Supporting complex formats - what we will and won't do, and what you can do to help06 Jan 2016
You may have noticed that a few months ago, we received an email asking us about when we expect to support 3D HISTECH .mrxs files. This sort of request isn’t particularly unusual and the reply gives an insight into one of the key challenges we face.
Just because we don’t have a reader, doesn’t mean we haven’t done any work
3D HISTECH .mrxs is an example of a complex format, the design of which does not make our work any easier. In fact, we can say with some confidence that the 3D HISTECH .mrxs file format is the most complex whole slide imaging file format we have ever encountered. We can say this because although we haven’t delivered a full reader for .mrxs—and there hasn’t been substantial public development—we have spent a great deal of time examining the format and potential solutions, and building test readers. Thanks to the example data the community has generously provided, we have been able to analyse the on-disk layout as well as the compression types, and map out the details of what an implementation would entail.
Unfortunately, the result of all this work has been the conclusion that we simply do not have the resources to prioritize delivering a complete solution for this format. This is not the only format we have reached this conclusion about. For example, support for 3i Slidebook 6 files was only added to Bio-Formats last May when 3i committed to developing the reader themselves. Obviously, we are very grateful for this, but that doesn’t change the fact that we had already spent years working on various versions of this format (our initial single-series Slidebook reader was released back in 2006 and obviously the work to produce it started even further back than that). Nikon ND2 and Zeiss CZI are other examples of formats with a complex design that makes them very difficult for us to support.
We won’t deliver something that doesn’t do the job well enough
One thing to understand about our work, strategy and commitment to supporting all file formats, especially formats used in production-scale facilities that use technology like whole slide imaging, is that we insist on delivering as close to complete support as possible.
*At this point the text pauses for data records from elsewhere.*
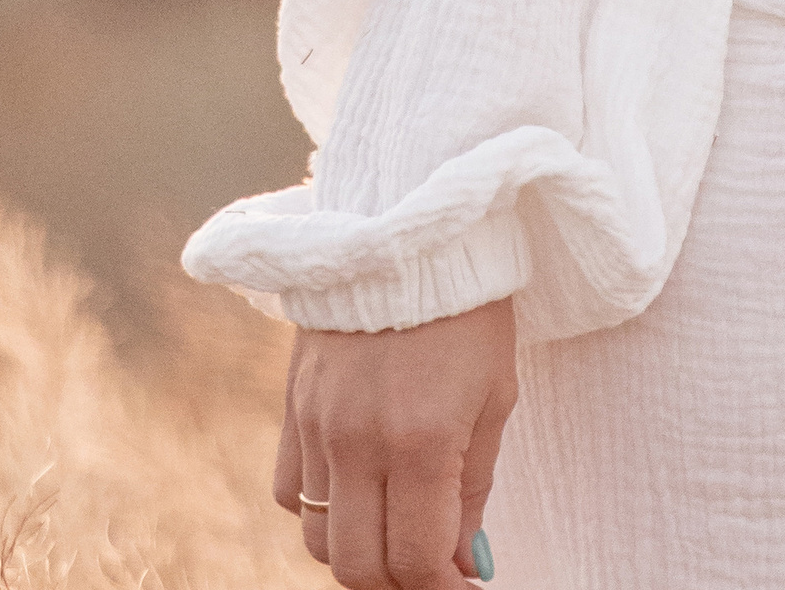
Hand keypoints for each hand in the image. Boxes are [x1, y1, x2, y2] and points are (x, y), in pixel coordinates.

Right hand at [273, 296, 517, 587]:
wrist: (415, 230)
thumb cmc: (471, 310)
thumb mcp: (496, 396)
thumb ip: (474, 488)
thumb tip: (463, 563)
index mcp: (420, 440)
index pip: (416, 560)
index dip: (443, 589)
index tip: (466, 586)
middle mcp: (357, 441)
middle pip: (358, 566)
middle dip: (400, 582)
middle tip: (432, 566)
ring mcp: (316, 424)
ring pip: (316, 539)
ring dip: (358, 551)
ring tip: (397, 529)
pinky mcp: (292, 405)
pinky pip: (288, 492)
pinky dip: (319, 509)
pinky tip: (357, 488)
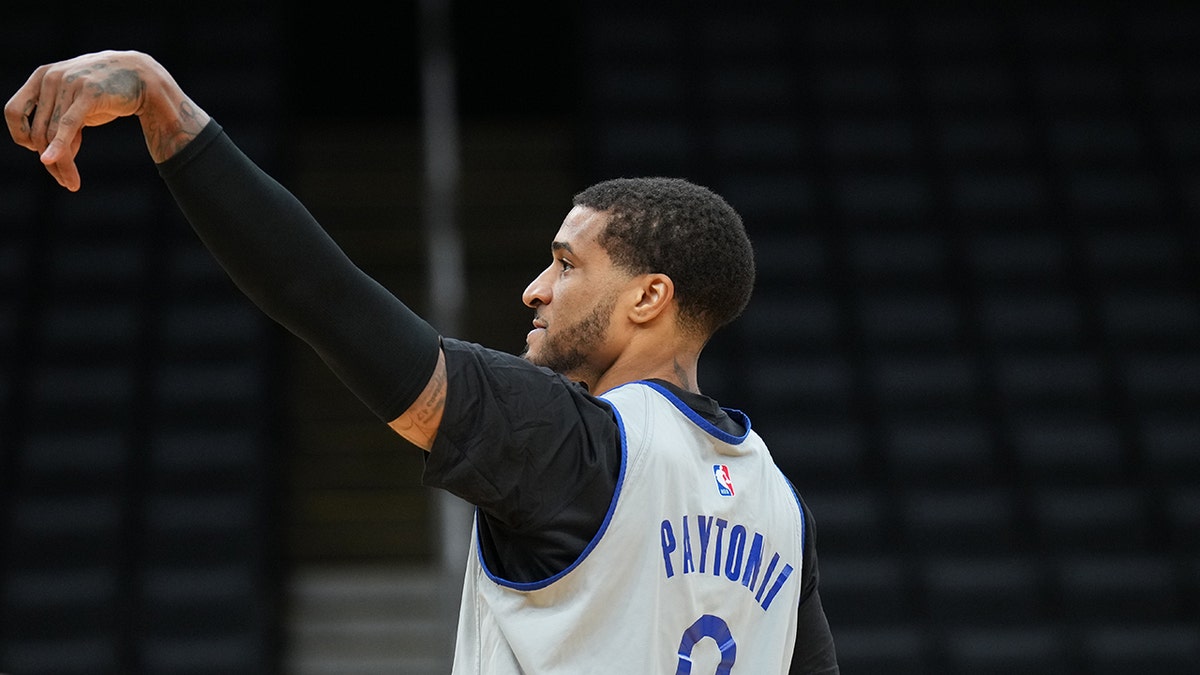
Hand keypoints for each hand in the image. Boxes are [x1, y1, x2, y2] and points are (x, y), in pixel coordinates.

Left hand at [4, 50, 207, 190]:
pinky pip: (67, 125)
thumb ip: (60, 123)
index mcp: (42, 77)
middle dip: (48, 160)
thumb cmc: (107, 92)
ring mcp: (69, 84)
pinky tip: (52, 161)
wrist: (140, 76)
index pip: (14, 112)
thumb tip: (49, 157)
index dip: (20, 135)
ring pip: (52, 134)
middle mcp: (50, 78)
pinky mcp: (88, 94)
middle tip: (63, 180)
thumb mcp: (77, 104)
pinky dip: (59, 146)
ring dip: (60, 164)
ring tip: (71, 183)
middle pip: (38, 130)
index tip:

This is important given the size of community we support, the breadth of applications that use our software, and the need for utility and reliability in the software we deliver to the community.
With 3D HISTECH .mrxs, it is very hard and expensive to meet this goal. To be specific:
- The design decisions of 3D HISTECH with respect to image pyramid layout are at odds with what we can reasonably handle within the infrastructure currently in place. Our analysis suggests we will have to re-calculate several of the resolution levels, because of choices 3D HISTECH has made in their tiling strategy. This will create a substantial performance penalty for anyone using Bio-Formats to read this format.
- The strategy for storing binary data on disk in 3D HISTECH .mrxs brightfield differs substantially from fluorescence images stored in .mrxs. They are essentially two different file formats, thus doubling the work required.
- Based on recent data submissions and information from the community, 3D HISTECH scanners default to JPEG-XR compression when acquiring fluorescence data. Another doubling of work and complexity, as we would need to support both compressed and uncompressed data, in brightfield and fluorescence.
These points are specific to this format but similar issues occur with other proprietary formats. As a team, we are not comfortable with releasing a reader implementation that works on a limited set of file format variants, or requires time consuming and computationally expensive reprocessing and pyramid creation, just because of the implementation choices made by the format designers.
A philosophical point about our funding and resources
The OME Consortium and the wider development community have worked steadily since 2002, funded mostly by grants from non-profit charities and public funders, to build tools for the scientific community.
Building readers for proprietary formats has never been funded, and we don’t think it would ever be funded by any grant funding panel. New readers are created either by diverting our precious resources from other projects, by contributions from the community (most recently by the companies themselves), or by work commissioned by customers of Glencoe Software. We certainly listen to the community and adjust our priorities based on requests, but we can’t do everything with limited resources.
Perhaps we could crowdsource the funding for file formats but that misses the point—the formats we often lack the resources to support are those which are complex, expensive, difficult, proprietary, closed formats, designed to lock their users into a single, proprietary software application. The community’s resources are finite and should be used for things other than reverse engineering this type of format; work that, if subjected to peer review, would be declined as a waste of community resources. Several of those “other things” were discussed at our most recent Annual Users Meeting and represent key technologies that the community needs to achieve its scientific goals.
Over the last few years, we have seen efforts by several commercial imaging companies to support open formats, provide open APIs, and to make it easier for researchers and clinicians to work with the data acquired by their instruments. We have also received specifications and input from several imaging companies, which we have used to improve our own work and output. We applaud this trend; ultimately it means scientists, clinicians, engineers and developers spend less time dealing with data formats and more time doing science, developing new technologies and treating patients.
What you can do
The community has the power to change this situation. You are paying for these proprietary formats. You can condition your purchase, continued payment of support and maintenance fees etc. on:
- the delivery of a rational, well-designed, efficient, open format
- use of open compression schemes
- support for the community’s efforts to deliver open readers for these files
You can of course also commit your own development resources to help solve this problem.